Let \(u = e^x\), then \(du = e^x \, dx\) or \(dx = \frac{du}{u}\).
The limits of integration change from \(x = 0\) to \(x = \ln 4\), which correspond to \(u = 1\) to \(u = 4\).
Substitute into the integral:
\(\int_1^4 \frac{u^2}{u^2 + 3u + 2} \, \frac{du}{u} = \int_1^4 \frac{u}{u^2 + 3u + 2} \, du.\)
Factor the denominator: \(u^2 + 3u + 2 = (u+1)(u+2)\).
Use partial fraction decomposition:
\(\frac{u}{(u+1)(u+2)} = \frac{A}{u+1} + \frac{B}{u+2}.\)
Multiply through by the denominator:
\(u = A(u+2) + B(u+1).\)
Expanding gives:
\(u = Au + 2A + Bu + B.\)
Combine like terms:
\(u = (A+B)u + (2A+B).\)
Equate coefficients:
\(A + B = 1\) and \(2A + B = 0\).
Solving these equations gives \(A = 2\) and \(B = -1\).
Thus, \(\frac{u}{(u+1)(u+2)} = \frac{2}{u+2} - \frac{1}{u+1}\).
Integrate each term:
\(\int_1^4 \left( \frac{2}{u+2} - \frac{1}{u+1} \right) \, du = 2 \ln|u+2| - \ln|u+1| \bigg|_1^4.\)

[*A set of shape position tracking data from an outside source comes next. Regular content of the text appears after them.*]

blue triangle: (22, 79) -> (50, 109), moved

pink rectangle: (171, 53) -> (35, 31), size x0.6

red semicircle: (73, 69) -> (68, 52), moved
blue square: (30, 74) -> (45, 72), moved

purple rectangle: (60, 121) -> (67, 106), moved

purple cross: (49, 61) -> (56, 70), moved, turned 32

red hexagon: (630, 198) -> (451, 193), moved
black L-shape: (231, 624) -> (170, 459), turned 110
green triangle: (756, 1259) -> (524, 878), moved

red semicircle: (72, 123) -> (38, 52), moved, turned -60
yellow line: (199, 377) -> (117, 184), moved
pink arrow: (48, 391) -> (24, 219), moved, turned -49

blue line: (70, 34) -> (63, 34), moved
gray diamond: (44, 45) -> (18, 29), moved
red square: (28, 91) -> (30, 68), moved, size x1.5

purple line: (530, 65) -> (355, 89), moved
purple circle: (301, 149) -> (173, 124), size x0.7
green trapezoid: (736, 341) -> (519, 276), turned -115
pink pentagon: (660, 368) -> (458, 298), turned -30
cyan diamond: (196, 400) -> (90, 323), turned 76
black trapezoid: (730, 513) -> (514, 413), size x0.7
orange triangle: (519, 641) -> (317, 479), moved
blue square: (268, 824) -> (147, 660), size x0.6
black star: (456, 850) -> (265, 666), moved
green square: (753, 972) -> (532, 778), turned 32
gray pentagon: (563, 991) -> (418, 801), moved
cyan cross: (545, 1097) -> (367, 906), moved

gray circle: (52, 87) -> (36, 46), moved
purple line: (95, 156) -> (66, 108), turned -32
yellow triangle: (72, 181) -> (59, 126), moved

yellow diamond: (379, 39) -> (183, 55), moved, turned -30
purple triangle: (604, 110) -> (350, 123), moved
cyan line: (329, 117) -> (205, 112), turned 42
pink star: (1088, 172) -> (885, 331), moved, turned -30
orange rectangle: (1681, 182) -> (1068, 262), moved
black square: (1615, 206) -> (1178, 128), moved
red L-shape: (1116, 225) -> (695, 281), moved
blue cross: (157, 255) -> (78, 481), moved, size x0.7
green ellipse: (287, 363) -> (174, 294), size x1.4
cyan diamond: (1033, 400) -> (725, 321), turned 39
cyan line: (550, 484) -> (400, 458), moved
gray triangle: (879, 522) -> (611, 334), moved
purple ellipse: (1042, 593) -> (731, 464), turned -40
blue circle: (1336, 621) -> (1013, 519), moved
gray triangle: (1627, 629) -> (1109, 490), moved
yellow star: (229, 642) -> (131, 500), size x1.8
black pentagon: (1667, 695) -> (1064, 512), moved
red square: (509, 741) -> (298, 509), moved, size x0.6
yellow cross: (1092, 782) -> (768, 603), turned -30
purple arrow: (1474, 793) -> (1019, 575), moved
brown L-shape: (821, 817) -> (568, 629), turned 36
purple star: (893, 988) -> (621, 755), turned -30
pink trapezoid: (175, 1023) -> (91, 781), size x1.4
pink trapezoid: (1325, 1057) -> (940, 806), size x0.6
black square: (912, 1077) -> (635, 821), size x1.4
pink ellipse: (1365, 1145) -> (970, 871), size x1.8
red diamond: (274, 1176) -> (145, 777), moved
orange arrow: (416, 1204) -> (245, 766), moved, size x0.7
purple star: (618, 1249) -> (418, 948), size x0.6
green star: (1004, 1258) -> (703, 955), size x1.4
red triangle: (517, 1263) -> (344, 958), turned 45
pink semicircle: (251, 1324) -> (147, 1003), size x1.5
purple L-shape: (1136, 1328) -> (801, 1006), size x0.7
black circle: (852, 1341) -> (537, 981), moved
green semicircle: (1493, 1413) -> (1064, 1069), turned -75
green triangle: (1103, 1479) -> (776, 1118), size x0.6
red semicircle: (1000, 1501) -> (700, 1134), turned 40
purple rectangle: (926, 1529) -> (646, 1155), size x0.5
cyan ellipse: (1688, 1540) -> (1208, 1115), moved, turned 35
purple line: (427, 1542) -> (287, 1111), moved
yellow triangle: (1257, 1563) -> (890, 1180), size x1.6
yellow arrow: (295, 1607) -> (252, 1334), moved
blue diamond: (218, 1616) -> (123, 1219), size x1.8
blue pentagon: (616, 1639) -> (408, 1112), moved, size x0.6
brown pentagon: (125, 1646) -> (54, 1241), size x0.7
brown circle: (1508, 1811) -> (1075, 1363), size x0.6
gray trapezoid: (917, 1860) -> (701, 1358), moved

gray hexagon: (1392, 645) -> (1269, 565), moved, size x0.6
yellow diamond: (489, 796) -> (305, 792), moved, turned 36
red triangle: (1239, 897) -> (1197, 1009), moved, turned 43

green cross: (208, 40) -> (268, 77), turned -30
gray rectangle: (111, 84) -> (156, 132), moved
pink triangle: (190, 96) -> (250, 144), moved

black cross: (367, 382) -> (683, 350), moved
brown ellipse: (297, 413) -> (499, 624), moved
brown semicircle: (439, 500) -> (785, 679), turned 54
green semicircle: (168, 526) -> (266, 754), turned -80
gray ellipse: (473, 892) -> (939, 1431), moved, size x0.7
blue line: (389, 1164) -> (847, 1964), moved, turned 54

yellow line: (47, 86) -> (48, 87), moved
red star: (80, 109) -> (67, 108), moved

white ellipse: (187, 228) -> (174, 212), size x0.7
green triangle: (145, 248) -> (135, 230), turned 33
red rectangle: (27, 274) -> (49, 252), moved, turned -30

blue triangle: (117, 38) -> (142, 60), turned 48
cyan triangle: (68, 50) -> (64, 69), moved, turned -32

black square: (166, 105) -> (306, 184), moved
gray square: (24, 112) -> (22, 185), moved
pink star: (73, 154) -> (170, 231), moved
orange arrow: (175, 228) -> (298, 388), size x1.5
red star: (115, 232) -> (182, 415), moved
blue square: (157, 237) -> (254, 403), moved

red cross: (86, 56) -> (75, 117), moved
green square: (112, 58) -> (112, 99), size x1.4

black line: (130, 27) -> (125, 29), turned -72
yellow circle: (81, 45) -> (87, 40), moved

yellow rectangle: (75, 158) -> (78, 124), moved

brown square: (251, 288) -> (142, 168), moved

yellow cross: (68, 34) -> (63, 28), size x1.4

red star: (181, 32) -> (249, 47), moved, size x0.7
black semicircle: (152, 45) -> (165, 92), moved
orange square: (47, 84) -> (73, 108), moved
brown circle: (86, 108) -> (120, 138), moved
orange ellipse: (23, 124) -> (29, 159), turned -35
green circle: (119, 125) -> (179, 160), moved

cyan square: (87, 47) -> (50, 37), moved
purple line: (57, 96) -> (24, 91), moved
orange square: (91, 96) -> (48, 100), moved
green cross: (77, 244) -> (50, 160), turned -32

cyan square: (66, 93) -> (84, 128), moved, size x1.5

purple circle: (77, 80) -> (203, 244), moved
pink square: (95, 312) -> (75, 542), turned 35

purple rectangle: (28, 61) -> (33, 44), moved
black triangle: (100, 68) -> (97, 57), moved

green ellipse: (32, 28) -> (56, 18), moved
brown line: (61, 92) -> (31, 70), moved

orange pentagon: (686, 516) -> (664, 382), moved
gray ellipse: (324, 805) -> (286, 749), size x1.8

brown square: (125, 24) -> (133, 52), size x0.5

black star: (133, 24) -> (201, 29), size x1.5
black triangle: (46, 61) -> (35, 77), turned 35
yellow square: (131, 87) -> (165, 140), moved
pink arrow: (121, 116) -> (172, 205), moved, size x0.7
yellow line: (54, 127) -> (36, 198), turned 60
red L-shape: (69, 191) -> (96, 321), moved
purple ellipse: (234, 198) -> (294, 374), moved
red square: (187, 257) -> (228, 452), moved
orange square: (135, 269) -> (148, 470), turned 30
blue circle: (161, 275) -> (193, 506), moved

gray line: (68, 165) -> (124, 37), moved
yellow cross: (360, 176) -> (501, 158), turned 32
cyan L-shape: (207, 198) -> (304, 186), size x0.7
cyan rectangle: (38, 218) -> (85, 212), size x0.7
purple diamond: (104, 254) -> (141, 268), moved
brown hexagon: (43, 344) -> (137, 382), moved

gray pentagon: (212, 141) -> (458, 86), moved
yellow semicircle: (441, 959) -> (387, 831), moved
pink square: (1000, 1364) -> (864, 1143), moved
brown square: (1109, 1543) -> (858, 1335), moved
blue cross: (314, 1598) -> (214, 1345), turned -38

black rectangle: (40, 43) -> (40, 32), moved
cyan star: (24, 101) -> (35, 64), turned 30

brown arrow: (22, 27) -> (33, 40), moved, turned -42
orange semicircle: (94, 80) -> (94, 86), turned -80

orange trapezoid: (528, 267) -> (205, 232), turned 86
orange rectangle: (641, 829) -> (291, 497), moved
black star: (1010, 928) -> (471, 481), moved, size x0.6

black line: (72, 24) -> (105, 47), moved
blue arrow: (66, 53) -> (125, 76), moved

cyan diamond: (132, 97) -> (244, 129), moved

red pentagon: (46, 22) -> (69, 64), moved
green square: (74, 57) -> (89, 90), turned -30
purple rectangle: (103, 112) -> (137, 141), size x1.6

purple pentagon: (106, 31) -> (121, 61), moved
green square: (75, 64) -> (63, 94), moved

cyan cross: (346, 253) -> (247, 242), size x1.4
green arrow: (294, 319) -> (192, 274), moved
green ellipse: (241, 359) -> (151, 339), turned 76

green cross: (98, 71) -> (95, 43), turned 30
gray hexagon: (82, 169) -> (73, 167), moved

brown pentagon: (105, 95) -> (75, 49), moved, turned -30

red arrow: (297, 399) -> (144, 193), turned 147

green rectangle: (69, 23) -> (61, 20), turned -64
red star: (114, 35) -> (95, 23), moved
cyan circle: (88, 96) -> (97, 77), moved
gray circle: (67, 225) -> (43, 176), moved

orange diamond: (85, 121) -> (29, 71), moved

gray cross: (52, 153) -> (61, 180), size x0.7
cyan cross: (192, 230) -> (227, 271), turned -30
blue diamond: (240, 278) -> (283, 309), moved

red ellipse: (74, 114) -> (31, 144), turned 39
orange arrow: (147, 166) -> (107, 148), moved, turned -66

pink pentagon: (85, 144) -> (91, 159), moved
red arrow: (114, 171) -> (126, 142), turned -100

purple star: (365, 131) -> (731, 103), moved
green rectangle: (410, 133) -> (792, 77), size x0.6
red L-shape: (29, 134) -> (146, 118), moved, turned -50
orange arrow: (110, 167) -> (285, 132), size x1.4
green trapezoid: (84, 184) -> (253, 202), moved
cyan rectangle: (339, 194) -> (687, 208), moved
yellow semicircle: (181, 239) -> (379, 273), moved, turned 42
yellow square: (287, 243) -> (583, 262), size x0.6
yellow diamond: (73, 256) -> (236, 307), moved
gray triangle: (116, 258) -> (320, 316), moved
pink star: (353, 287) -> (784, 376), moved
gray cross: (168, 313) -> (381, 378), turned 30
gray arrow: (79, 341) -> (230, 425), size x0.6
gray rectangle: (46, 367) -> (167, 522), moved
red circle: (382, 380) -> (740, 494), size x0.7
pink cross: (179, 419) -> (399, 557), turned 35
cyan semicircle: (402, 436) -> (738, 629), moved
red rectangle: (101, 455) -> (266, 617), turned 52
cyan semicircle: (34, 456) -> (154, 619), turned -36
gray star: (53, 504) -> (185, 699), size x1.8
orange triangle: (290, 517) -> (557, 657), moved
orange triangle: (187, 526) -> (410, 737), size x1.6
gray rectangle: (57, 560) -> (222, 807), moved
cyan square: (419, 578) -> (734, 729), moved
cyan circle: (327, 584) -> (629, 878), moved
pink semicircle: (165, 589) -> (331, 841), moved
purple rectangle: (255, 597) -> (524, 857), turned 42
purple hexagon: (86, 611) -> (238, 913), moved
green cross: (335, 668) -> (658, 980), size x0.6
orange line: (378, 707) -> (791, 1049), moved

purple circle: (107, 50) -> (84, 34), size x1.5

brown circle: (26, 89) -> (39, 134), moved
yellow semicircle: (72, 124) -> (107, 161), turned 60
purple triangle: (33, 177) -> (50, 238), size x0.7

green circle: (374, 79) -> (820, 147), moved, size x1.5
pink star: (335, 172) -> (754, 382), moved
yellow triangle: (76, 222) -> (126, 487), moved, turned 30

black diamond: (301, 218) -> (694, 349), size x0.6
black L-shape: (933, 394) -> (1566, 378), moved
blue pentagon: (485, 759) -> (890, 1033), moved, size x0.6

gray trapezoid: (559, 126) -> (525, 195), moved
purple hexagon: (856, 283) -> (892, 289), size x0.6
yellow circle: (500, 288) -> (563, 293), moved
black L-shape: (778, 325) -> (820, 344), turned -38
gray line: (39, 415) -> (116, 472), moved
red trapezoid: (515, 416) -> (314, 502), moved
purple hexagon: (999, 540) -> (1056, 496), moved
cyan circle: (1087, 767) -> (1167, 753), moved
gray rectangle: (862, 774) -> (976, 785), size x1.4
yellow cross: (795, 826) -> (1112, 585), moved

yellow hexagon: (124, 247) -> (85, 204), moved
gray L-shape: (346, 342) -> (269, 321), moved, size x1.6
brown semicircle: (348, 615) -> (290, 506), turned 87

Evaluate the definite integral:
\(\left( 2 \ln 6 - \ln 5 \right) - \left( 2 \ln 3 - \ln 2 \right).\)
Simplify using logarithm properties:
\(2 \ln 6 - \ln 5 - 2 \ln 3 + \ln 2 = \ln \left( \frac{36}{5} \right) - \ln \left( \frac{9}{2} \right).\)
Combine the logarithms:
\(\ln \left( \frac{36}{5} \times \frac{2}{9} \right) = \ln \left( \frac{8}{5} \right).\)